Running discussion on NFT Bubble Burst
Due to the dizzying stratospheric prices of NFTs, there’s always speculation that the NFT bubble is fated to burst at any moment. NFT charts recorded that overall sales plunged from a 7-day peak of $176 Million in May to just $8.7 Million on June 15. This first dip means volumes are now roughly back where they were at the start of 2021.
To understand the NFT Market, we need to look at the primary consumers. Generally, the consumers are wealthy young crypto enthusiasts who have invested in crypto for years and have seen those holdings reach millions in value. This is also the reason why the NFT market is generally being driven by speculation. Many collectors regard their NFTs as a potentially lucrative investment much like Bitcoin.
What’s interesting though is that most collectors are anticipating that the NFT craze will die down for a long cycle, leaving collection worth very little for years or even decades. However, since most collectors are crypto enthusiasts, they are aware of BTC and ETH price corrections. Bitcoin and Ether have plummeted in value several times but they recovered each time and surged to record-breaking heights. So the general sentiment is that the NFT market is like to go through similar shakeouts to remove the weaker hands.
In fact, NFTs showed resiliency when the crypto market crashed back on May 12. Bitcoin lost 30% of its price after Elon Musk announced that Tesla wouldn’t push through with accepting Bitcoin as a mode of payment. Panic trading ensued and more than one million traders liquidated in one day. Despite this, users continued to purchase, trade and sell NFTs. In fact, NFT transactions sore even higher when crypto prices started to plummet. Daily transactions reached 94,000 NFT versus a previous high of 82 373.
Coinbase Co-Founder Recognizes Merits of NFTs
The Coinbase co-founder didn’t really dismiss the NFT technology.
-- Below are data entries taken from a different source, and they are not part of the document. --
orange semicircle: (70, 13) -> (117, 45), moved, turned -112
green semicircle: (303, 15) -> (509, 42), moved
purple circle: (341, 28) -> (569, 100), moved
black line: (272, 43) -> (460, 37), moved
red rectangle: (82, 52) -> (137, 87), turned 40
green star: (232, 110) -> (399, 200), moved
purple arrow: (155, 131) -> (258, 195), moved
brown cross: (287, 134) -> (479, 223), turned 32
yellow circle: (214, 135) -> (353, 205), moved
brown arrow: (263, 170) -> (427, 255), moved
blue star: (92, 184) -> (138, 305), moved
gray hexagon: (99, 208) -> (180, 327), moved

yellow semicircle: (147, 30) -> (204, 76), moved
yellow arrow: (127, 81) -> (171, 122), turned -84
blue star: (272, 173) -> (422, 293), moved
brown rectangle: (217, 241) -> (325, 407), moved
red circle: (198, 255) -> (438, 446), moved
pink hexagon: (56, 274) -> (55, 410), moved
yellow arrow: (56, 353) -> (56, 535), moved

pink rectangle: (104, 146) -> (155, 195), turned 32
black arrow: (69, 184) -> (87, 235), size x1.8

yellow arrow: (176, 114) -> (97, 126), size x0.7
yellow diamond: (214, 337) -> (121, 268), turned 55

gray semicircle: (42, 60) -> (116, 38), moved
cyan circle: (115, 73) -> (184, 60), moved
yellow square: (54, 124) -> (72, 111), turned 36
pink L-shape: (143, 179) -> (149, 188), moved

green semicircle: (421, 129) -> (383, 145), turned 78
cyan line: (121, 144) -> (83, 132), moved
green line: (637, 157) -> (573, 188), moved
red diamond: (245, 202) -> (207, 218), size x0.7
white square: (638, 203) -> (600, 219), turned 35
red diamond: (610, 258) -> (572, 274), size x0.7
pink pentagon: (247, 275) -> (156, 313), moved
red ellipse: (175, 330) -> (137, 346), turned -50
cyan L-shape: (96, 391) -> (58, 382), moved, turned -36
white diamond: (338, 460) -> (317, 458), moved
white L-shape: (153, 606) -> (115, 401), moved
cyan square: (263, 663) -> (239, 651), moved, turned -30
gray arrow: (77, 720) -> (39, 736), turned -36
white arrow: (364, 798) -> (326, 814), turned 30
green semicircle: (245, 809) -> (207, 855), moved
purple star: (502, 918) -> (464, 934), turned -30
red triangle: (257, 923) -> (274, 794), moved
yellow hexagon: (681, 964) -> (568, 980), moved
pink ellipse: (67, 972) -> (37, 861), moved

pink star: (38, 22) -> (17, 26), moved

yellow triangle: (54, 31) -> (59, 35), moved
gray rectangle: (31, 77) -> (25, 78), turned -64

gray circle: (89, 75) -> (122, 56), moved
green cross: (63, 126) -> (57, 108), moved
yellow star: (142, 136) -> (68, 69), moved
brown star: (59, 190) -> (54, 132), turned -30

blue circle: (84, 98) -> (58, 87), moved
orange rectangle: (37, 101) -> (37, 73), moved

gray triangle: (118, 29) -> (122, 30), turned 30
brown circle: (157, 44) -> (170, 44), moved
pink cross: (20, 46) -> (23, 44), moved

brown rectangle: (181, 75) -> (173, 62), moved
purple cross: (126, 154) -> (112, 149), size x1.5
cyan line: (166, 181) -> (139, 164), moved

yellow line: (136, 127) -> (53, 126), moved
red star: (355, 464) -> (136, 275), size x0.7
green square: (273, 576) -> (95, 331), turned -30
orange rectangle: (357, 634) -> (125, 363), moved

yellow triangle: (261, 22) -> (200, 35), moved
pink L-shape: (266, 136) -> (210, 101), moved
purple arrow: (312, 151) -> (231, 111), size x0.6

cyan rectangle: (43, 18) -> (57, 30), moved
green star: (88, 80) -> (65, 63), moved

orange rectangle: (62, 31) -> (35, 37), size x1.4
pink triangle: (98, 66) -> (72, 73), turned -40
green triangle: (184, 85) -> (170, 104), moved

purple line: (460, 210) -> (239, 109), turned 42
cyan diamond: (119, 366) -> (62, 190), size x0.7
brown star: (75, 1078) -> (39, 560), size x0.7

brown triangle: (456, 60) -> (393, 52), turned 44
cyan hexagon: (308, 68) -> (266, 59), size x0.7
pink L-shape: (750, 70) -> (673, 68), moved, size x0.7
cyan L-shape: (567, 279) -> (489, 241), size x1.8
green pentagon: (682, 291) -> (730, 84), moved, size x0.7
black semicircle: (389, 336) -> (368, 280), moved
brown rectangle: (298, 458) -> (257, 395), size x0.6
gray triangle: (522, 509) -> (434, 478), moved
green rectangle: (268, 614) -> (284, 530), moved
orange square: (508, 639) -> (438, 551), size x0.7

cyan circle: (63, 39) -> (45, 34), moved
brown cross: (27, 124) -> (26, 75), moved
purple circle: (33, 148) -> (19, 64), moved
Instead, Ehrsam believes that fluctuations aside, cryptocurrency is truly the next internet-sized opportunity for the United States.
He added, “The world doesn’t change overnight, but you can see the seeds of exponential growth occurring already. I think we will live in a future where we won’t need these centralized platforms today for us to coordinate. That’s already true of financial services, in that you can be your own bank. You don’t need a central institution to hold your money anymore.”
Stretching it a bit, the trends suggest that these are the early days of a grand shift to an economy where creators will sell anything digital. Beeple argues that digital art is far more influential now than traditional painting or sculpture. He asserts that technically since we are in the digital age, everything we are looking at right now is made by digital artists.
To build a new creator economy using NFTs one thing has to change. NFTs have turned into a hit-based, winner-take-all game of speculation. To build a new creator economy using NFTs this has to change. Based on reports, a tiny minority of artists and collectors held most of the wealth produced by NFT art. For example, Farzin Fardin Fard, a music recording studio owner in Dubai has a near-monopoly of the meme space. He owns Disaster Girl, Charlie Bit Me, Overly Attached Girlfriend and Creepy Chan.
Most NFT projects are putting a premium on building eco-friendly projects and partnering with green blockchains like Tezos. This is because the blockchain space is being scrutinized for its energy use. However, the Coinbase Co-founder has a different view and doesn’t see it as a deal-breaker. He said, “My personal view is it’s actually going to be a lot more energy-efficient to use these digital systems of value transfer over time. But it’s understandable that there’s a lot of confusion early.”
Despite Ehrsam’s controversial statement, there’s a consensus that NFTs are here to stay and history is still being written.